Copy every line of the records below word for word, leaving out the pictures.

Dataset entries

-.-.-

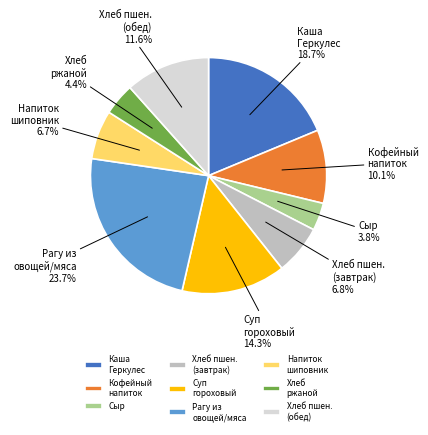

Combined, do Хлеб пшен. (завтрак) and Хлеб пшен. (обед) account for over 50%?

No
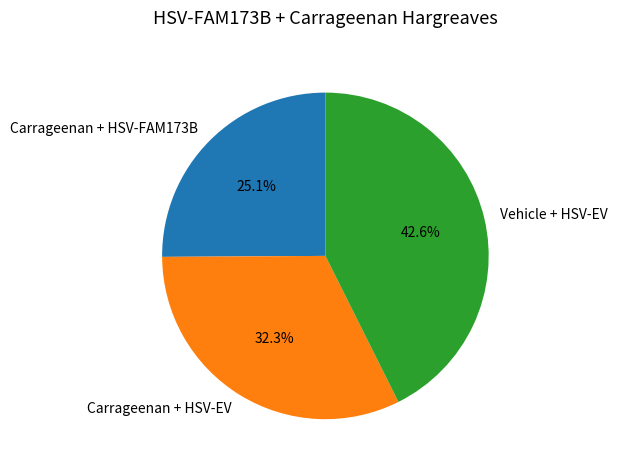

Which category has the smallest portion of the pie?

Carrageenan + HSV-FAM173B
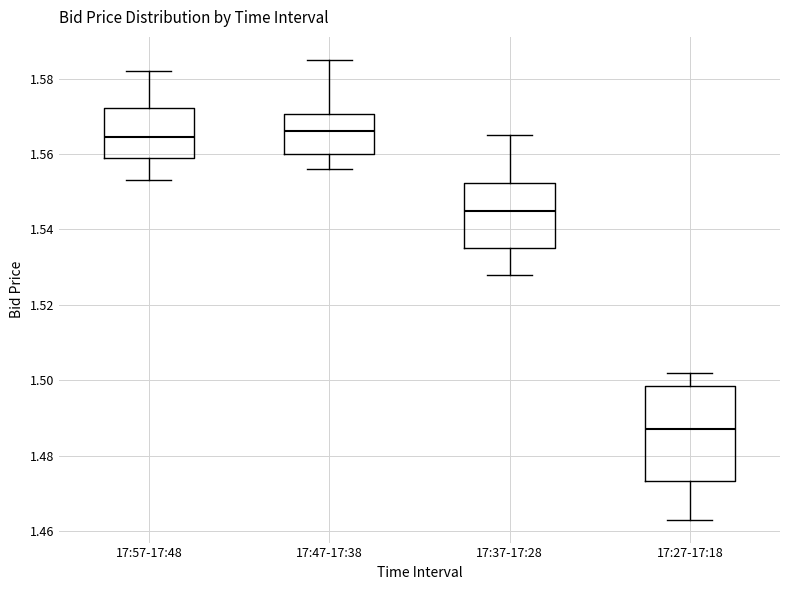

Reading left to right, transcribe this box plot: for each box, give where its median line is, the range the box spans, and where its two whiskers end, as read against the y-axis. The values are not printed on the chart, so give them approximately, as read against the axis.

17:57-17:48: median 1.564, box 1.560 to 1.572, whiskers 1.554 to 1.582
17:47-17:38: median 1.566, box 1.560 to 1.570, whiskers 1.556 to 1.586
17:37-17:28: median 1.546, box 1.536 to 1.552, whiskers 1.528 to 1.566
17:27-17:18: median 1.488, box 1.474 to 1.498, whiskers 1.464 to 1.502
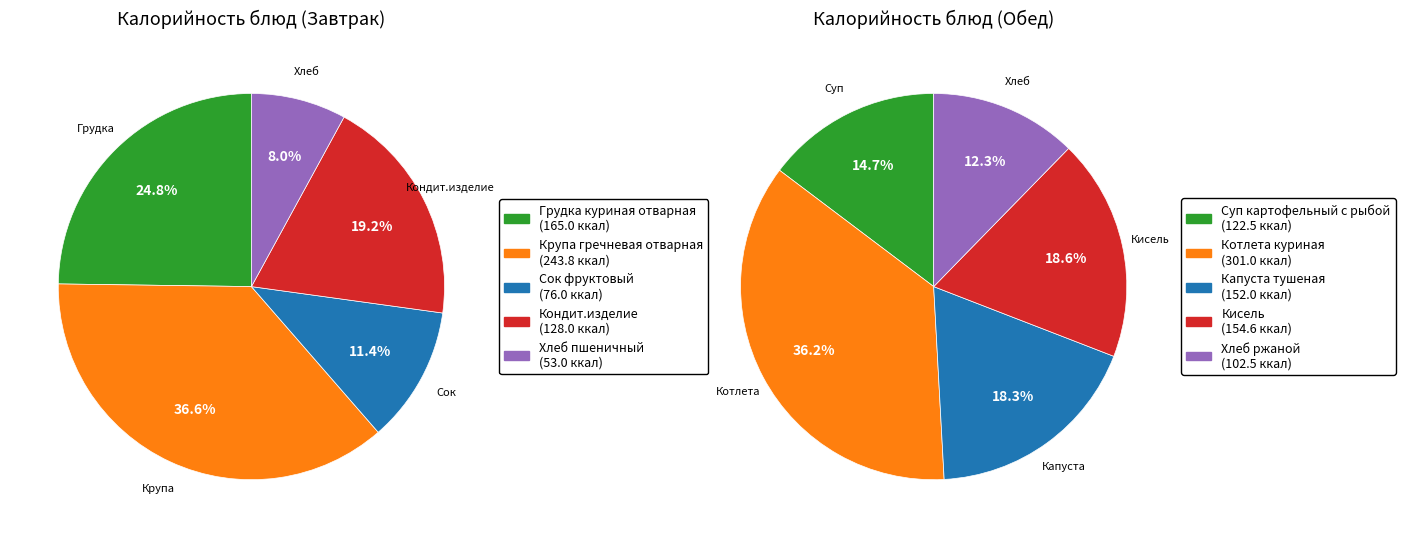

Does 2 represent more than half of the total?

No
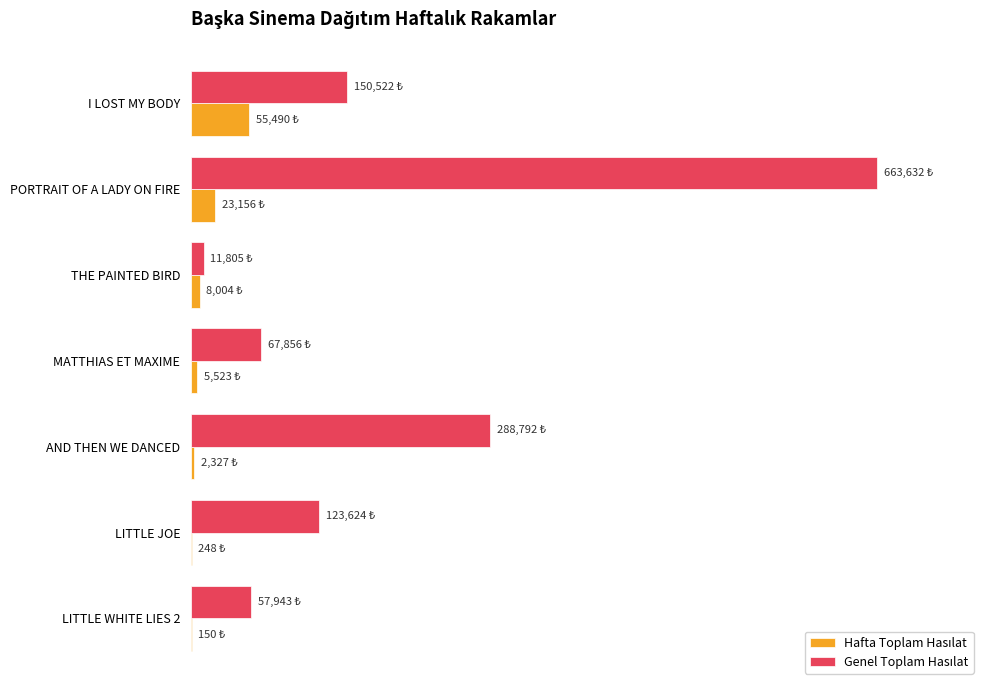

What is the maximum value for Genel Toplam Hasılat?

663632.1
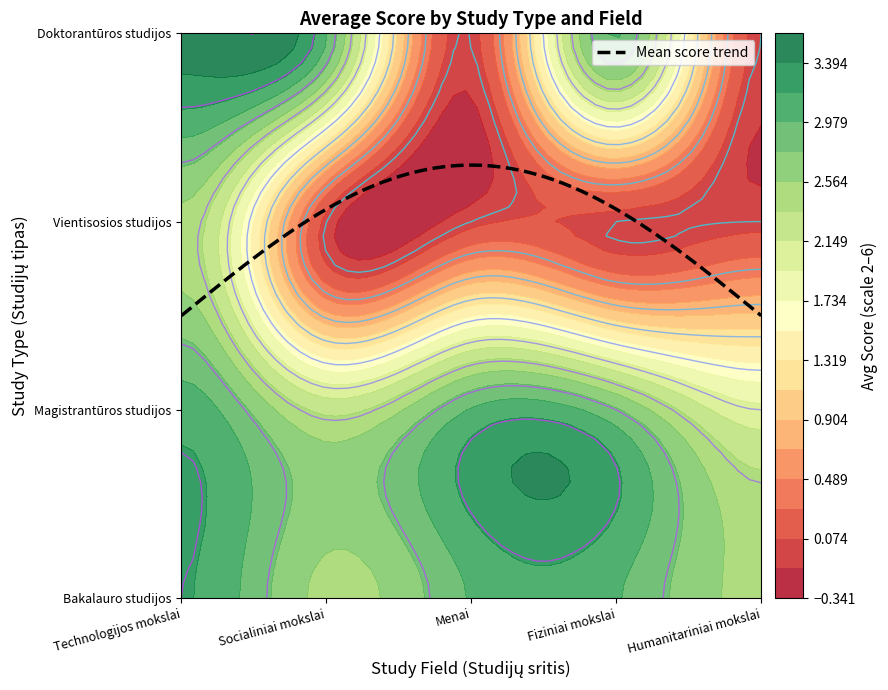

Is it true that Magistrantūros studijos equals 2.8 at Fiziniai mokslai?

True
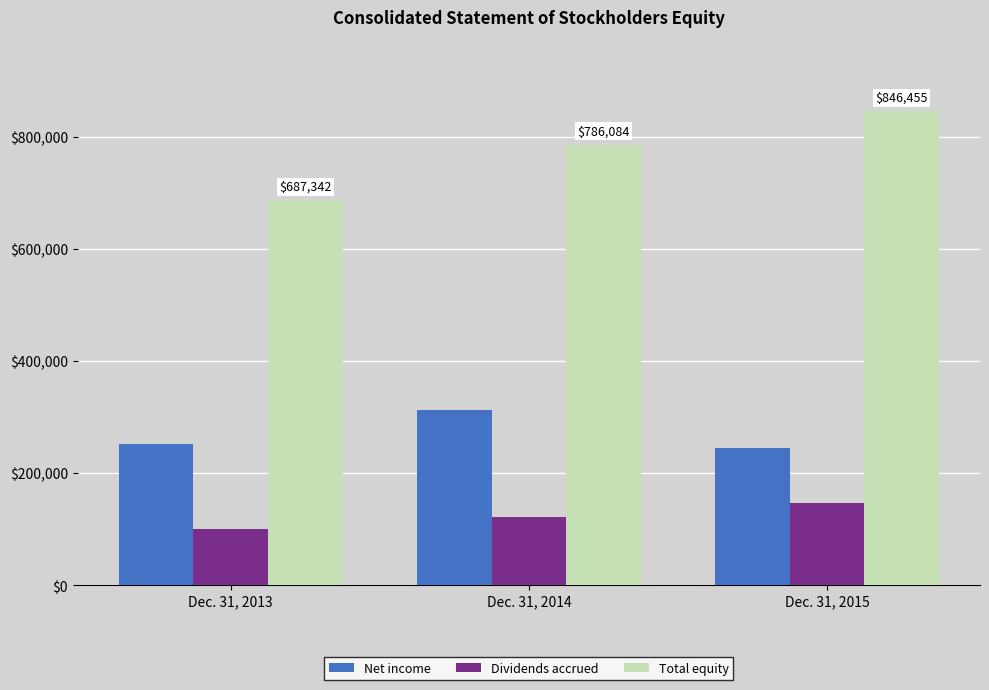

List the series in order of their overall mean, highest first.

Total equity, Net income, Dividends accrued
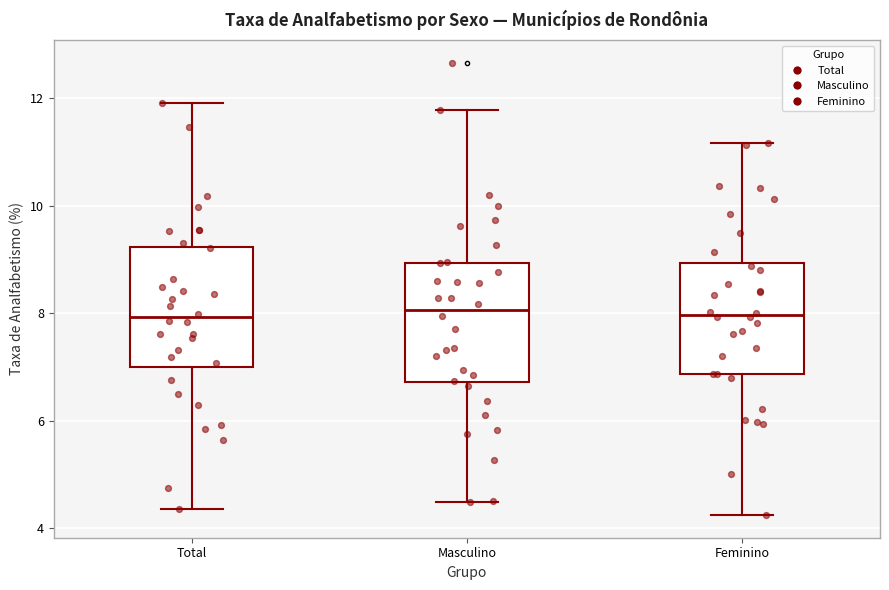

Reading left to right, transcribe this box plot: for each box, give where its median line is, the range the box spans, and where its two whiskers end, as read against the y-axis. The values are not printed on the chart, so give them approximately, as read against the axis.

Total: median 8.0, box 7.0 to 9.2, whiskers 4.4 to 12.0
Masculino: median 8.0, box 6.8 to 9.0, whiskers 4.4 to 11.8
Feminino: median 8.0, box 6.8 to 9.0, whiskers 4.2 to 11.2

-.-.-

• _Answer to this problem_:
Combined, do Хлеб пшен. (завтрак) and Хлеб пшен. (обед) account for over 50%?

No

Which category has the smallest portion of the pie?

Carrageenan + HSV-FAM173B

Reading left to right, transcribe this box plot: for each box, give where its median line is, the range the box spans, and where its two whiskers end, as read against the y-axis. The values are not printed on the chart, so give them approximately, as read against the axis.

17:57-17:48: median 1.564, box 1.560 to 1.572, whiskers 1.554 to 1.582
17:47-17:38: median 1.566, box 1.560 to 1.570, whiskers 1.556 to 1.586
17:37-17:28: median 1.546, box 1.536 to 1.552, whiskers 1.528 to 1.566
17:27-17:18: median 1.488, box 1.474 to 1.498, whiskers 1.464 to 1.502

Does 2 represent more than half of the total?

No

What is the maximum value for Genel Toplam Hasılat?

663632.1

Is it true that Magistrantūros studijos equals 2.8 at Fiziniai mokslai?

True

List the series in order of their overall mean, highest first.

Total equity, Net income, Dividends accrued

Reading left to right, transcribe this box plot: for each box, give where its median line is, the range the box spans, and where its two whiskers end, as read against the y-axis. The values are not printed on the chart, so give them approximately, as read against the axis.

Total: median 8.0, box 7.0 to 9.2, whiskers 4.4 to 12.0
Masculino: median 8.0, box 6.8 to 9.0, whiskers 4.4 to 11.8
Feminino: median 8.0, box 6.8 to 9.0, whiskers 4.2 to 11.2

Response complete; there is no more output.